## [EXERCISE DETAILS]
Search the data below for the word "pinky" and copy each line that holds it.

[Stored data entries]
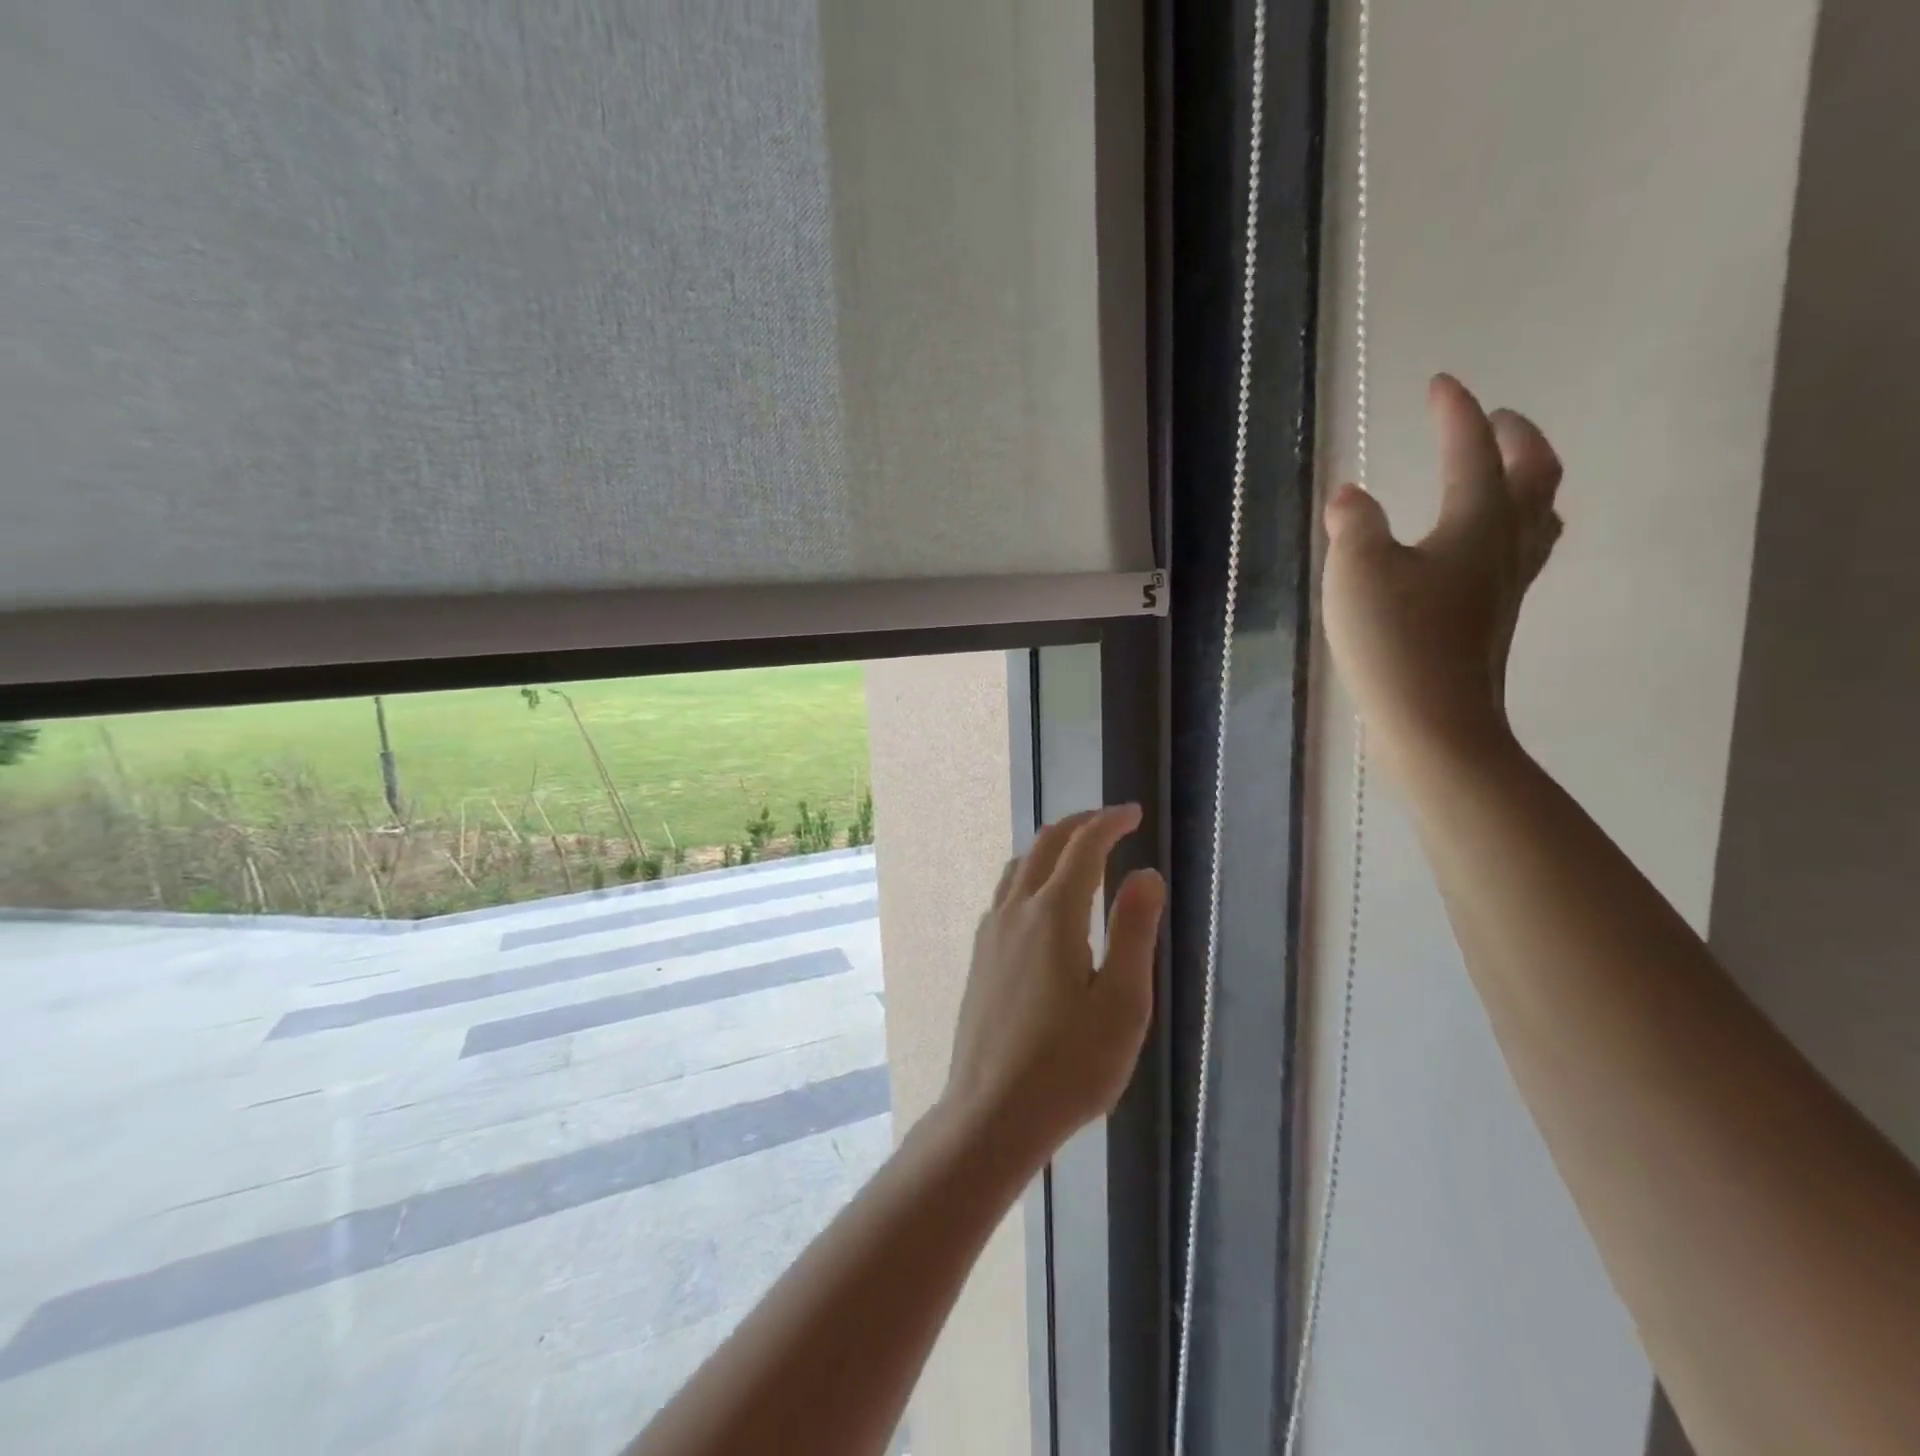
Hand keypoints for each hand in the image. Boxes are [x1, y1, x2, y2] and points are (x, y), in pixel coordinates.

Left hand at [938, 806, 1165, 1169]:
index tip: (1132, 813)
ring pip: (1018, 867)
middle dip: (1079, 825)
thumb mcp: (1122, 1002)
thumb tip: (1145, 873)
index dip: (1109, 823)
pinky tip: (1041, 902)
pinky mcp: (980, 957)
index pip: (1083, 848)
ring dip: (1050, 848)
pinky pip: (1005, 894)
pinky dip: (1029, 874)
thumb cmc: (1070, 1065)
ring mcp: (991, 933)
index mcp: (1054, 915)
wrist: (991, 1113)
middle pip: (1044, 846)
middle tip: (1110, 821)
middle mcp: (1015, 911)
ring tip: (1078, 853)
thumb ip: (1134, 931)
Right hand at [1322, 373, 1564, 762]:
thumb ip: (1353, 524)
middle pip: (1534, 474)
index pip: (1471, 450)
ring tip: (1501, 472)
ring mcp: (1506, 586)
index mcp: (1475, 522)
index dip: (1455, 412)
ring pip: (1537, 516)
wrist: (1433, 723)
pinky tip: (1479, 546)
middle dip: (1514, 437)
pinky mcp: (1493, 620)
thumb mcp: (1356, 572)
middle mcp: (1504, 545)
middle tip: (1491, 418)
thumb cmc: (1394, 642)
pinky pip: (1518, 553)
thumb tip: (1350, 495)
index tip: (1439, 384)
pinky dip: (1508, 527)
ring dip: (1525, 480)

## [ANSWER TO THIS PROBLEM]
pinky tip: (1041, 902)
pinky mcp: (980, 957)
pinky pip: (1005, 894)
pinky dip: (1029, 874)
pinky tip: (1479, 546)
pinky mcp: (1493, 620)
pinky pip: (1518, 553)
pinky dip: (1508, 527)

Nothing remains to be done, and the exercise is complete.